======== Source material

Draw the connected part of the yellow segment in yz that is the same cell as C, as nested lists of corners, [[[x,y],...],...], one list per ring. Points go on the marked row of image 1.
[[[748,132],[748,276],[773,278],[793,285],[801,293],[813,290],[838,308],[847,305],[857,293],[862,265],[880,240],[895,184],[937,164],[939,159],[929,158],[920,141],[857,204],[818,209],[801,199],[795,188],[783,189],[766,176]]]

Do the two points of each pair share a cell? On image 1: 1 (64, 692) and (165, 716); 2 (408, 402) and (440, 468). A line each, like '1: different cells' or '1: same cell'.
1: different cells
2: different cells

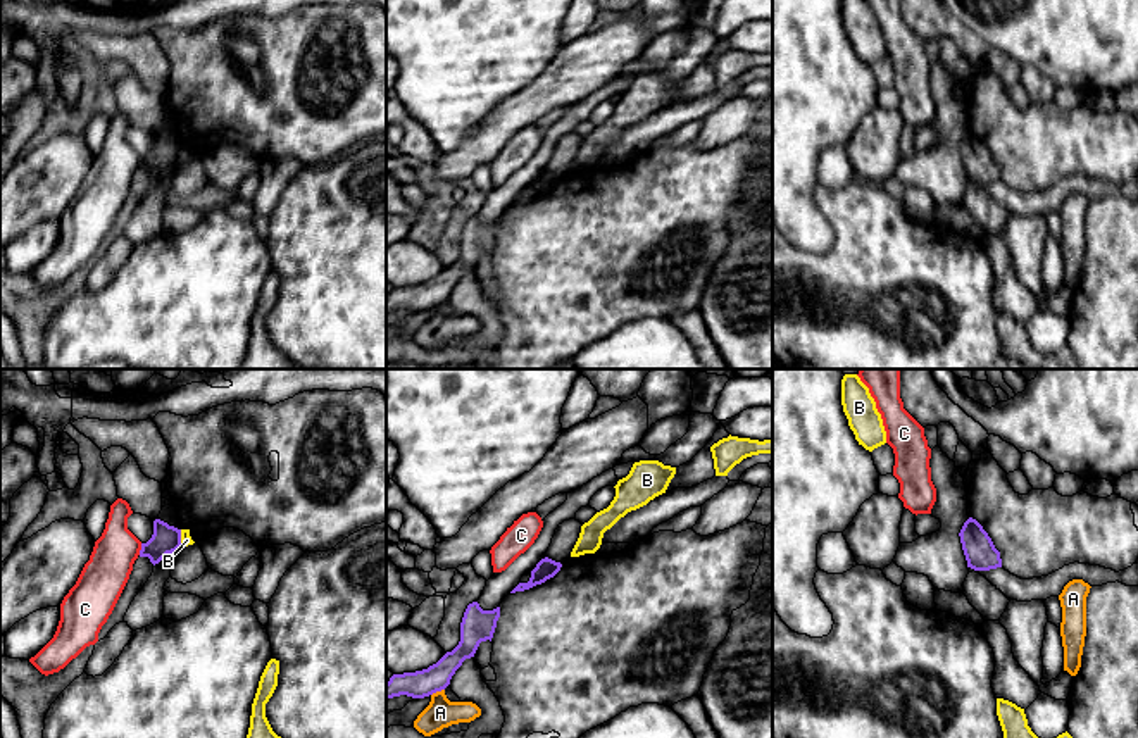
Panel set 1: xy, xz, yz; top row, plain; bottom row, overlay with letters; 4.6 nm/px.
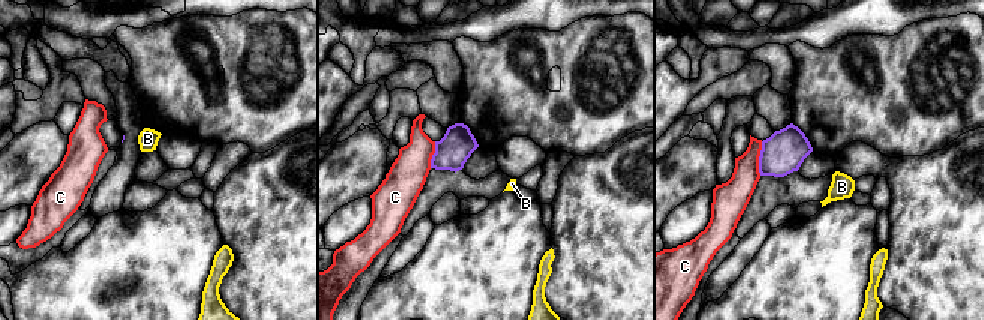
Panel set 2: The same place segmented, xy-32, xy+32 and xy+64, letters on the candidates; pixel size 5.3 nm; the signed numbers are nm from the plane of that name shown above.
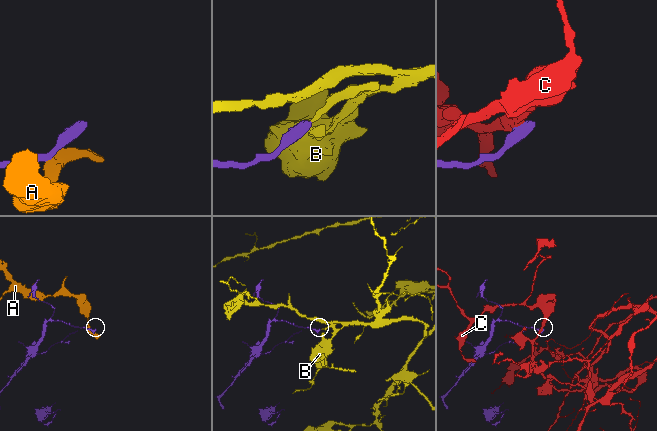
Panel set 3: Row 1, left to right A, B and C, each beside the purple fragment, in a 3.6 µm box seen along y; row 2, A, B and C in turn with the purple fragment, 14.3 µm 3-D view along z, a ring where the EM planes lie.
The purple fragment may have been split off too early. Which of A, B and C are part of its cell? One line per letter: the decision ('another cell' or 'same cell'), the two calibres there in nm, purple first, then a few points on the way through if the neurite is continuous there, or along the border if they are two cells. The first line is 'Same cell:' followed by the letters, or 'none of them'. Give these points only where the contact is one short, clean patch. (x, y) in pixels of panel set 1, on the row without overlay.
Same cell: none of them
A: another cell; 130 nm thick on the purple side, 140 nm on the other; border along xz (443, 302), (431, 309)
B: another cell; 130 nm thick on the purple side, 50 nm on the other; border along xy (180, 143), (181, 159)
C: another cell; 130 nm thick on the purple side, 220 nm on the other

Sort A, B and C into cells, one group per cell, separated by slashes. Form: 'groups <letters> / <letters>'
groups A / B / C

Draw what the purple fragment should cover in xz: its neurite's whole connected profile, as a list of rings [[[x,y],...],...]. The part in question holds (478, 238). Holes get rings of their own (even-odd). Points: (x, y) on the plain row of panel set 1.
[[[478,216],[469,217],[460,236],[459,259],[428,283],[393,288],[386,297],[386,314],[400,309],[424,312],[445,303],[462,276],[474,271],[479,257],[491,255],[498,231],[500,221],[483,224]]]

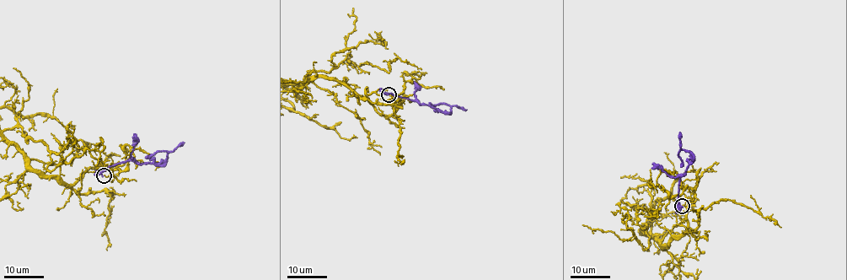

================

Only the lines starting at the one that includes "Panel set 1: xy, xz, yz;" and ending at the one that includes "Panel set 2: The" should be retyped, exactly, from the records above; no pictures.

Panel set 1: xy, xz, yz; top row, plain; bottom row, overlay with letters; 4.6 nm/px.
Panel set 2: The same place segmented, xy-32, xy+32 and xy+64, letters on the candidates; pixel size 5.3 nm; the signed numbers are nm from the plane of that name shown above.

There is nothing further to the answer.